Meta Unveils Llama 4: New, More Powerful, Versatile AI Models | Meta WhatsApp | WhatsApp Business | Meta AI app | Turtles AI

Meta Unveils Llama 4: New, More Powerful, Versatile AI Models
Llama 4 Scout and Maverick deliver superior performance, optimized efficiency and advanced multi-modal capabilities, while Behemoth prepares to redefine the AI ​​benchmark
Isabella V6 April 2025

 

Meta has launched Llama 4 Scout and Maverick, advanced AI models with MoE architecture and multimodal capabilities, which offer superior performance. Behemoth, a teacher model, is in the training phase.

Key Points:

  • Innovative Models – Llama 4 Scout and Maverick introduce “mixture of experts” architecture for greater computational efficiency.
  •  High Performance – Outperforms GPT-4o and Gemini 2.0 Flash in reasoning and coding benchmarks.
  •  Advanced Multimodality – Supports text, images and video with smoother integration.
  •  Availability – Already available for download at llama.com and Hugging Face, with access via WhatsApp and Messenger.

Meta recently announced the launch of its new AI models, called Llama 4 Scout and Llama 4 Maverick, marking a significant advancement in the field of multimodal systems. These models are designed to process and integrate different types of data, including text, video, images, and audio, providing unprecedented versatility in AI applications. ​

Llama 4 Scout is a compact model optimized to run on a single NVIDIA H100 GPU, thanks to the use of Int4 quantization. It offers a context window of 10 million tokens, outperforming competitors such as Gemma 3, Gemini 2.0 Flash-Lite, and Mistral 3.1 in various benchmarks. This large context window enables tasks such as multi-document summarization and reasoning across large code bases. ​

On the other hand, Llama 4 Maverick is a more advanced model with 17 billion active parameters and 128 experts, designed for high-level multimodal performance. Meta says it outperforms GPT-4o and Gemini 2.0 Flash in several benchmarks, achieving comparable results to the larger DeepSeek v3 in reasoning and coding tasks, despite using less than half the active parameters. Despite its size, Maverick runs on a single NVIDIA H100 host.

Both models employ a “mixture of experts” (MoE) architecture, activating only a subset of the total parameters per token to improve efficiency. This architectural choice is a first for the Llama series, allowing for more efficient management of computational resources.

To support these models, Meta is developing Llama 4 Behemoth, a teacher model with 288 billion active parameters and nearly two trillion total parameters. Although still in training, Meta says Behemoth outperforms GPT-4.5, Claude Sonnet 3.7, and Gemini 2.0 Pro in STEM-focused benchmarks like MATH-500 and GPQA Diamond. Behemoth plays a key role in bringing knowledge to Scout and Maverick, although it is not yet publicly available.

Developers can download Llama 4 Scout and Maverick starting today at llama.com and Hugging Face.
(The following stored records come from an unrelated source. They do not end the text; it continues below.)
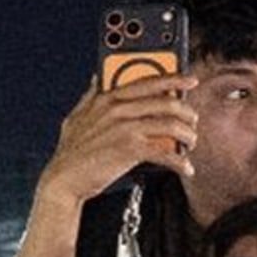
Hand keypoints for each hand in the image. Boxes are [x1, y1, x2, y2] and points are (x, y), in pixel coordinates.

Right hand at [36, 75, 198, 206]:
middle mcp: (118, 109)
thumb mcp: (76, 116)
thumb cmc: (71, 152)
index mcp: (108, 98)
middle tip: (192, 121)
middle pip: (166, 102)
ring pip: (170, 125)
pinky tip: (185, 167)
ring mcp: (125, 128)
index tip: (190, 80)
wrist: (64, 180)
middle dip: (187, 112)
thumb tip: (98, 77)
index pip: (148, 81)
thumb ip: (90, 95)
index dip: (174, 79)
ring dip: (188, 135)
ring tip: (190, 143)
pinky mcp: (130, 150)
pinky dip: (180, 161)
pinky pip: (165, 152)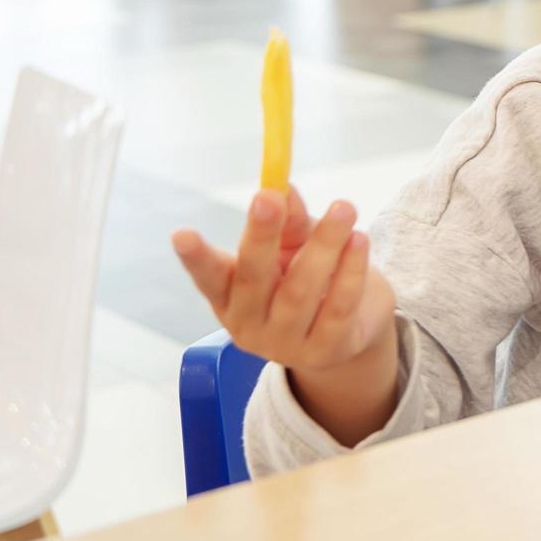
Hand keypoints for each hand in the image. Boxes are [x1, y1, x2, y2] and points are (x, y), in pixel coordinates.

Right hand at [172, 188, 395, 372]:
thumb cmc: (310, 281)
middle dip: (262, 234)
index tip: (181, 233)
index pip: (209, 278)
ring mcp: (286, 345)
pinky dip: (351, 271)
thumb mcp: (295, 249)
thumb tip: (284, 188)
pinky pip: (338, 307)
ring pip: (301, 291)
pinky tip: (359, 240)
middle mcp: (250, 326)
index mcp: (230, 298)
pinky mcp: (326, 351)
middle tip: (270, 197)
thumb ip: (290, 222)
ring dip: (324, 244)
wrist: (349, 333)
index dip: (195, 258)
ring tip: (343, 208)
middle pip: (254, 279)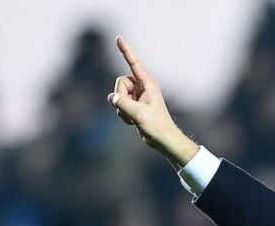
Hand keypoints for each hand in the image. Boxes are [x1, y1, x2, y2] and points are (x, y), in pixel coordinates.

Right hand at [107, 35, 196, 167]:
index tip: (118, 38)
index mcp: (148, 85)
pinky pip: (119, 103)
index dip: (126, 51)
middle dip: (121, 96)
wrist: (163, 139)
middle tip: (132, 109)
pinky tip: (132, 121)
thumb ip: (123, 104)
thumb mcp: (139, 115)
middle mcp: (142, 87)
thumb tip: (111, 97)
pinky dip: (122, 113)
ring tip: (134, 117)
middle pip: (120, 82)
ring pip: (118, 94)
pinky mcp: (133, 104)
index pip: (134, 64)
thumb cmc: (156, 126)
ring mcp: (137, 95)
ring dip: (122, 107)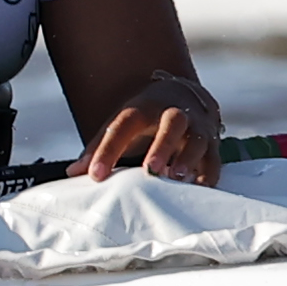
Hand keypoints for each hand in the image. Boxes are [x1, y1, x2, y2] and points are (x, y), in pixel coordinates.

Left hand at [76, 75, 221, 184]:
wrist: (182, 95)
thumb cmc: (144, 119)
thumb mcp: (120, 124)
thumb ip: (98, 148)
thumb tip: (72, 172)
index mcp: (144, 108)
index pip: (123, 126)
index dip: (108, 150)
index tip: (94, 175)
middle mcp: (174, 114)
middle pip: (171, 124)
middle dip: (163, 146)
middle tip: (151, 169)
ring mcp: (197, 128)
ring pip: (198, 139)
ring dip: (189, 158)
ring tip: (177, 177)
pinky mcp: (212, 145)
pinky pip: (214, 160)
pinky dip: (208, 175)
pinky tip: (199, 189)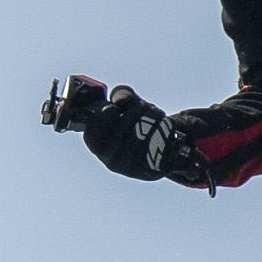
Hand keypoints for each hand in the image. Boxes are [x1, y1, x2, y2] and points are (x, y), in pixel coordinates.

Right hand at [42, 76, 211, 184]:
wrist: (170, 154)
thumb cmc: (140, 129)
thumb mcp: (124, 114)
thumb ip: (117, 101)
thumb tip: (118, 96)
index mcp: (101, 149)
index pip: (92, 132)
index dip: (101, 115)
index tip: (112, 105)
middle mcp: (115, 161)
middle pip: (120, 125)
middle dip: (131, 108)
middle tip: (135, 103)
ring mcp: (136, 164)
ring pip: (141, 127)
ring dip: (148, 112)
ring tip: (151, 112)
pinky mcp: (158, 165)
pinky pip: (158, 135)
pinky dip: (161, 123)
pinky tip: (162, 123)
Meta is also rolling out partner access in the coming days. Users can experience Meta AI, powered by Llama 4, on platforms like WhatsApp, Messenger, Instagram Direct, and the Meta.AI website. Additional details, including technical insights and future plans for the Behemoth model, will be shared at LlamaCon on April 29.

These developments reflect Meta’s commitment to expanding the capabilities of AI and making these technologies accessible to a wide range of developers and users.

The adoption of advanced architectures like MoE and the integration of multimodal capabilities position Llama 4 Scout and Maverick as powerful tools for a variety of AI applications.